In a rare UI tweak, Google Chrome for Android is introducing customisable toolbar shortcuts.

Given Chrome’s enormous user base, Google has typically been quite cautious about modifying its appearance and structure. Having said that, Chrome for Android may be undergoing one such modification with the addition of a customisable toolbar shortcut.

In place of Duplex/Duet, the Chrome UI on Android now features a toolbar with a home button, address bar, tab switcher, and overflow menu that contains a long list of actions.

The toolbar shortcut between the Omnibox and tab button/counter appears to be being rolled out more extensively by Google at the moment. One of three options—New tab (plus sign), Share, or Voice search—can be seen here (microphone).

By default, the button you see is determined by your usage and a current recommendation from Google. The overflow menu already contains New tab and Share, and clicking the URL bar brings up Voice search. It makes reasonable that the first two activities would be increased because they might be seen as essential to browser usage. In actuality, those activities took center stage in the abandoned Chrome Duet bottom bar overhaul.
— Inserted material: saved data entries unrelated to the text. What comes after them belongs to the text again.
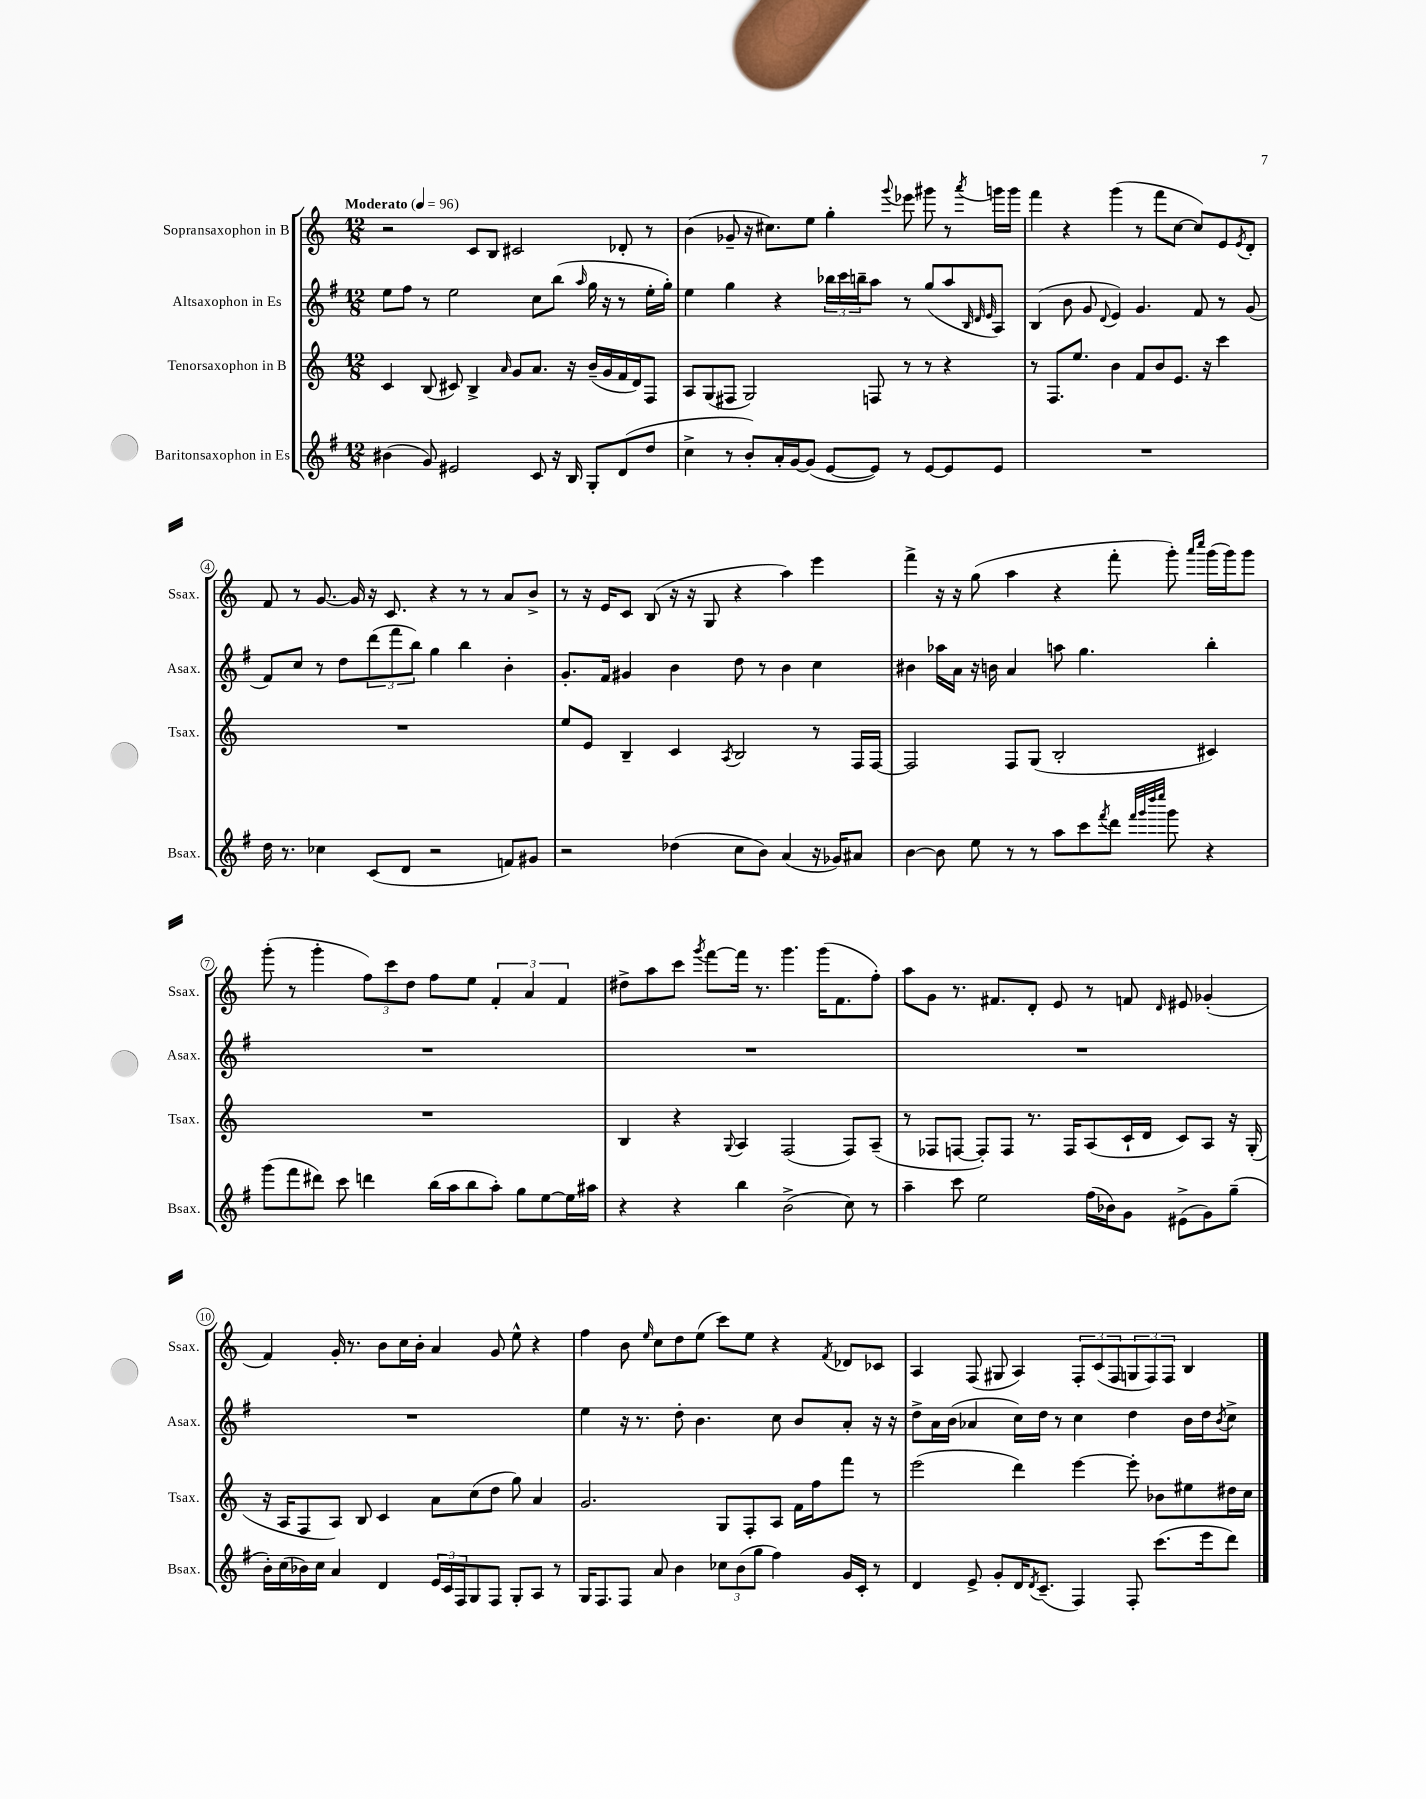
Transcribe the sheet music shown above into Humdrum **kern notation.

**kern	**kern	**kern	**kern
*staff4	*staff3	*staff2	*staff1
*clefG2	*clefG2	*clefG2	*clefG2
*k[f#]	*k[]	*k[f#]	*k[]
*M12/8	*M12/8	*M12/8	*M12/8
*MM96	*MM96	*MM96	*MM96
(4b#	4c	8ee	2r
.	.	8ff#	.
8g)	(8B	8r	.
2e#	8c#)	2ee	.
.	4B^	.	8c
.	.	.	8B
.	16qqa	.	.
.	8g	.	2c#
8c	8.a	8cc	.
16r	.	(8bb	.
16B	16r	.	.
.	.	16qqaa	.
8G'	(16b~	16gg	.
.	16g	16r	.
(8d	16f	8r	8d-'
.	16d)	.	.
8dd	8F	16ee'	8r
.	.	16gg')	.
=	=	=	=
4cc^	8A	4ee	(4b
.	(8G	.	.
8r	8F#	4gg	8g-~
8b')	2G)	.	16r
.	.	.	8.cc#)
16a'	.	4r	.
[16g	.	.	.
(8g]	.	.	8ee
[8e	.	24bb-	4gg'
.	.	24ccc	.
.	.	24bb~	.
8e])	8F	8aa	.
.	.	.	8qqggg
8r	8r	8r	8eee-
[8e	8r	(8gg	8ggg#
8e]	4r	8aa	8r
.	.	32qqB	.
.	.	32qqd	.
.	.	32qqe	8qaaa
8e	.	8A)	16ggg
.	.	.	16ggg
=	=	=	=
1.r	8r	(4B	4fff
.	8.F	.	.
.	.	8b	4r
.	8.ee	.	.
.	.	8g	.
.	.	8qqd	.
.	4b	4e)	(4ggg
.	8f	4.g	8r
.	8b	.	8fff
.	8.e	.	[8cc
.	.	8f#	8cc])
.	16r	.	.
.	4ccc	8r	8e
.	.	.	8qe
.	.	(8g	8d'
=	=	=	=
16dd	1.r	8f#)	8f
8.r	.	.	.
.	.	8cc	8r
4cc-	.	8r	[8.g
.	.	8dd	.
.	.	.	16g]
(8c	.	(12ddd	16r
.	.	.	8.c
.	.	12fff#	.
8d	.	.	.
.	.	12bb)	.
2r	.	4gg	4r
.	.	4bb	8r
.	.	.	8r
8f)	.	4b'	8a
8g#	.	.	8b^
=	=	=	=
2r	8ee	8.g'	8r
.	8e	.	16r
.	.	16f#	16e
.	4B~	4g#	8c
.	.	.	(8B
(4dd-	4c	4b	16r
.	.	.	16r
.	.	.	8G
.	8qA	.	.
8cc	2B	8dd	4r
8b)	.	8r	.
(4a	.	4b	4aa)
16r	8r	4cc	4eee
16g-)	.	.	.
8a#	16F	.	.
.	[16F	.	.
=	=	=	=
[4b	2F]	4b#	4fff^
8b]	.	16aa-	16r
.	.	16a	16r
8ee	.	16r	(8gg
.	.	16b	.
8r	8F	4a	4aa
8r	(8G	.	.
8aa	2B'	8aa	4r
8ccc	.	4.gg	.
8qfff#	.	.	.
8ddd	.	.	8fff'
32qqfff#	.	.	.
32qqggg	.	.	.
32qqdddd	.	.	.
32qqeeee	.	.	.
8ggg	.	.	8ggg')
.	.	.	16qqaaa
.	.	.	16qqcccc
4r	4c#)	4bb'	(16ggg
.	.	.	16ggg)
.	.	.	8ggg
=	=	=	=
(8ggg	1.r	1.r	(8ggg'
8fff#	.	.	8r
8ddd#)	.	.	4ggg'
8ccc	.	.	.
4ddd	.	.	12ff)
.	.	.	12ccc
.	.	.	12dd
(16bb	.	.	8ff
16aa	.	.	.
8bb	.	.	8ee
8aa')	.	.	6f'
8gg	.	.	.
.	.	.	6a
[8ee	.	.	.
.	.	.	6f
16ee]	.	.	.
16aa#	.	.	.
=	=	=	=
4r	4B	1.r	8dd#^
.	.	.	8aa
4r	4r	.	8ccc
.	.	.	8qggg
.	.	.	[8fff
.	8qqG	.	.
4bb	4A	.	16fff]
.	.	.	8.r
(2b^	(2F	.	4.ggg
.	.	.	(16ggg
.	.	.	8.f
8cc)	8F)	.	.
8r	(8A~	.	8ff')
=	=	=	=
4aa~	8r	1.r	8aa
.	8F-	.	8g
8ccc	[8F	.	8.r
2ee	8F'])	.	.
.	.	.	8.f#
.	8F	.	.
.	8.r	.	8d'
.	.	.	8e
.	16F	.	.
(16ff#	(8A	.	8r
16b-)	.	.	.
8g	16c`	.	8f
.	16d	.	.
.	.	.	16qqd
(8e#^	8c)	.	8e#
8g)	8A	.	(4g-'
(8gg~	16r	.	.
.	(16G'	.	.
=	=	=	=
16b')	16r	1.r	4f)
(16cc	16A	.	.
16b-)	8F	.	.
16cc	.	.	.
4a	8A)	.	16g'
.	.	.	8.r
.	8B	.	.
4d	4c	.	8b
.	.	.	16cc
.	.	.	16b'
24e	8a	.	4a
24c	.	.	.
24F#	.	.	.
8G	(8cc	.	.
8F#	8dd	.	8g
8G'	8gg)	.	8ee^^
8A	4a	.	4r
8r	.	.	.
=	=	=	=
16G	2.g	4ee	4ff
8.F#	.	.	.
8F#	.	16r	8b
.	.	8.r	.
.	.	.	16qqee
8a	.	.	8cc
4b	.	8dd'	8dd
.	.	4.b	(8ee
12cc-	8G	.	8ccc)
(12b	.	.	.
.	8F'	.	8ee
12gg	.	.	.
4ff#)	8A	8cc	4r
.	16f	8b	.
.	16ff	.	.
.	.	.	8qf
16g	8fff	8a'	8d-
16c'	.	.	.
8r	8r	16r	8c-
.	.	16r	.
=	=	=	=
4d	(2eee	8dd^	4A
.	.	16a	.
.	.	(16b	.
8e^	.	4a-	(8F
8g'	.	.	8G#
16d	4ddd)	16cc)	4A)
8qd	.	.	.
(8.c~	.	16dd	.
.	.	8r	.
4F#)	[4eee	4cc	12F'
.	.	.	(12c
.	.	.	12F
8F#'	8eee']	4dd	12G
.	.	.	12F)
(8.ccc	8b-	.	.
.	.	.	12F
.	8ee#	16b	4B
16eee	.	16dd	.
.	.	8qb	.
8ddd)	16dd#	8cc^	.
.	16cc	.	.
==	==	==	==
*-	*-	*-	*-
Chrome Android toolbar shortcut
Chrome Android toolbar shortcut
Chrome Android toolbar shortcut

Nevertheless, users can manually choose the shortcut they desire and even completely eliminate the toolbar extension from the Chrome settings (under Advanced just below the Homepage button, which can also be disabled). With this flag, you can manually obtain it as well:


The toolbar shortcut was introduced in July 2021 with Chrome 92 for Android. It was initially made available to some individuals as part of standard A/B testing. Although it has been much more widely accessible in recent weeks—including since Tuesday’s stable release of version 101—Google has not yet made the feature official, and it might yet be removed.

This change may seem tiny in the broad scheme of things (and is simple to ignore or disable), but it adds a useful user interface element to Chrome for Android’s design. (The final one was the Material You redesign, whose functionality remained the same.) Google must believe that the rollout of this button is a significant enough improvement for users.